Filgueira

Personal information
- Full name: Luiz Carlos Filgueira
- Date of birth: 10 January 1967 (age 59)
- Place of birth: Brasília, DF, Brazil
- Height: 1.82 m (6 ft 0 in)
- Position: Defender

Senior career*
- Years: Team / Apps / (Gls)
- 1987-1988: Brasília
- 1988–1993: Chaves / 151 / (6)
- 1993–1995: Vitória de Setúbal / 44 / (1)
- 1995–1996: Marítimo / 27 / (1)
- 1996–2004: Belenenses / 202 / (18)

Managerial career
- 2005–2006: Belenenses (U19)
- 2006–2009: Belenenses (U17)
- 2009–2010: Belenenses (U15)
- 2010: Belenenses (U16)
- 2011: Belenenses (assistant)
- 2014–2015: Belenenses (technical coordinator)
- 2015–2016: Belenenses (women's technical coordinator)

= Filgueira =

Brazilian-Portuguese footballer and coach (born 1967)

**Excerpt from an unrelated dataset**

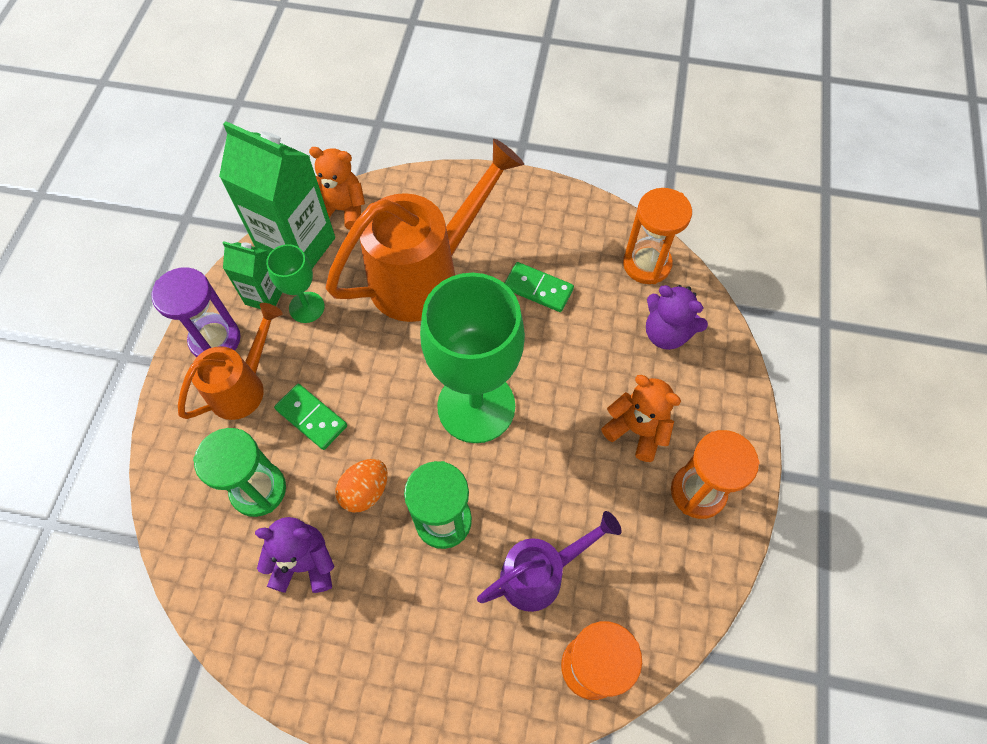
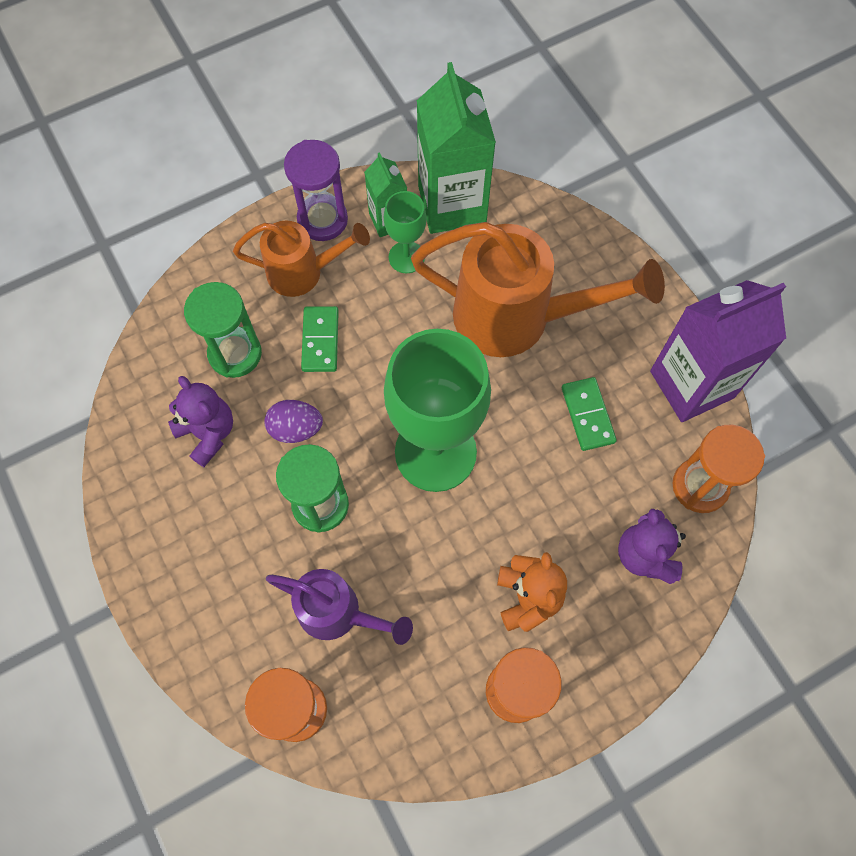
camera: 50 degrees right, 5 degrees up
(342, 210) = (516, 206): orange teddy bear -> none
(365, 491) = (296, 429): orange egg -> purple egg
(573, 213) = (691, 384): none -> purple carton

Luiz Carlos Filgueira, known as Filgueira (born 10 January 1967) is a Brazilian football coach and a former player. He also holds Portuguese citizenship.

He played 15 seasons and 400 games in the Primeira Liga for Belenenses, Chaves, Vitória de Setúbal and Marítimo.

==Career==
Filgueira made his Primeira Liga debut for Chaves on 23 October 1988 as a starter in a 1–0 victory over Académico de Viseu.